[Dataset entries]

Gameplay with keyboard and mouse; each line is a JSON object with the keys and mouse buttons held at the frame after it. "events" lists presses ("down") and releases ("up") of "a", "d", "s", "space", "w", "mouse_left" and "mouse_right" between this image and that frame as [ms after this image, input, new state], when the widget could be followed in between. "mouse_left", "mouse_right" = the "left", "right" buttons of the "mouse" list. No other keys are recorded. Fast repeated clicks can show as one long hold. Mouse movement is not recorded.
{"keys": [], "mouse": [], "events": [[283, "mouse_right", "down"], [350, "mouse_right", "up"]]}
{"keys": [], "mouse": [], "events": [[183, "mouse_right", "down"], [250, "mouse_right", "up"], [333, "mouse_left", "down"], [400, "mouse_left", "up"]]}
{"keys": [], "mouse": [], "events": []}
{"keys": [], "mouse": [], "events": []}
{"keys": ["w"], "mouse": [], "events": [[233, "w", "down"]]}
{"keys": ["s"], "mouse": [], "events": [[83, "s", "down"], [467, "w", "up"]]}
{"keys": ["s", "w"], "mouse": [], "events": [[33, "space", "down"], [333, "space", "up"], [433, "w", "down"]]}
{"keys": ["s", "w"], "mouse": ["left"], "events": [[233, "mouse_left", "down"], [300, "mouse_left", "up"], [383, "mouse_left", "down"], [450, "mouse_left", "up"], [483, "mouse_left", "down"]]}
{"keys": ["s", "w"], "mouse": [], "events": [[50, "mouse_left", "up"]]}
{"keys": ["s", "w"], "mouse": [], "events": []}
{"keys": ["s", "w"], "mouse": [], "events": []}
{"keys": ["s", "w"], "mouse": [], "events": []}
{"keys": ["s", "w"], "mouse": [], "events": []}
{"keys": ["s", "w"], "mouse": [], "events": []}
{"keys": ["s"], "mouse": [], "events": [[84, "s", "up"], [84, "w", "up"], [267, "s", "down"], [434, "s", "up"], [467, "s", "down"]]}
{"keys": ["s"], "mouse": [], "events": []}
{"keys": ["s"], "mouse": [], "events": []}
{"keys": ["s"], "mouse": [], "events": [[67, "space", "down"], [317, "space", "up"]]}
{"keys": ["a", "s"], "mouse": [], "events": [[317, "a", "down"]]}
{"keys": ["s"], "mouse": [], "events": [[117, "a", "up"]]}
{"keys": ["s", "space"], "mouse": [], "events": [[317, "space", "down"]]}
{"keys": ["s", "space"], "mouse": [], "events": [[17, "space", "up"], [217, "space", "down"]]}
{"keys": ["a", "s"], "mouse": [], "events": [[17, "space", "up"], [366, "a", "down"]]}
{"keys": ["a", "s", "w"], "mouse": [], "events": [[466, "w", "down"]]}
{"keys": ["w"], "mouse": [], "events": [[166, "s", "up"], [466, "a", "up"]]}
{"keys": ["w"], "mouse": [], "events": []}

ASSIGNED TASK: Return the records exactly, character for character.

WRITTEN ANSWER:
Gameplay with keyboard and mouse; each line is a JSON object with the keys and mouse buttons held at the frame after it. "events" lists presses ("down") and releases ("up") of "a", "d", "s", "space", "w", "mouse_left" and "mouse_right" between this image and that frame as [ms after this image, input, new state], when the widget could be followed in between. "mouse_left", "mouse_right" = the "left", "right" buttons of the "mouse" list. No other keys are recorded. Fast repeated clicks can show as one long hold. Mouse movement is not recorded.
{"keys": [], "mouse": [], "events": [[283, "mouse_right", "down"], [350, "mouse_right", "up"]]}
{"keys": [], "mouse": [], "events": [[183, "mouse_right", "down"], [250, "mouse_right", "up"], [333, "mouse_left", "down"], [400, "mouse_left", "up"]]}
{"keys": [], "mouse": [], "events": []}
{"keys": [], "mouse": [], "events": []}
{"keys": ["w"], "mouse": [], "events": [[233, "w", "down"]]}
{"keys": ["s"], "mouse": [], "events": [[83, "s", "down"], [467, "w", "up"]]}
{"keys": ["s", "w"], "mouse": [], "events": [[33, "space", "down"], [333, "space", "up"], [433, "w", "down"]]}
{"keys": ["s", "w"], "mouse": ["left"], "events": [[233, "mouse_left", "down"], [300, "mouse_left", "up"], [383, "mouse_left", "down"], [450, "mouse_left", "up"], [483, "mouse_left", "down"]]}
{"keys": ["s", "w"], "mouse": [], "events": [[50, "mouse_left", "up"]]}
{"keys": ["s", "w"], "mouse": [], "events": []}
{"keys": ["s", "w"], "mouse": [], "events": []}
{"keys": ["s", "w"], "mouse": [], "events": []}
{"keys": ["s", "w"], "mouse": [], "events": []}
{"keys": ["s", "w"], "mouse": [], "events": []}
{"keys": ["s"], "mouse": [], "events": [[84, "s", "up"], [84, "w", "up"], [267, "s", "down"], [434, "s", "up"], [467, "s", "down"]]}
{"keys": ["s"], "mouse": [], "events": []}
{"keys": ["s"], "mouse": [], "events": []}
{"keys": ["s"], "mouse": [], "events": [[67, "space", "down"], [317, "space", "up"]]}
{"keys": ["a", "s"], "mouse": [], "events": [[317, "a", "down"]]}
{"keys": ["s"], "mouse": [], "events": [[117, "a", "up"]]}
{"keys": ["s", "space"], "mouse": [], "events": [[317, "space", "down"]]}
{"keys": ["s", "space"], "mouse": [], "events": [[17, "space", "up"], [217, "space", "down"]]}
{"keys": ["a", "s"], "mouse": [], "events": [[17, "space", "up"], [366, "a", "down"]]}
{"keys": ["a", "s", "w"], "mouse": [], "events": [[466, "w", "down"]]}
{"keys": ["w"], "mouse": [], "events": [[166, "s", "up"], [466, "a", "up"]]}
{"keys": ["w"], "mouse": [], "events": []}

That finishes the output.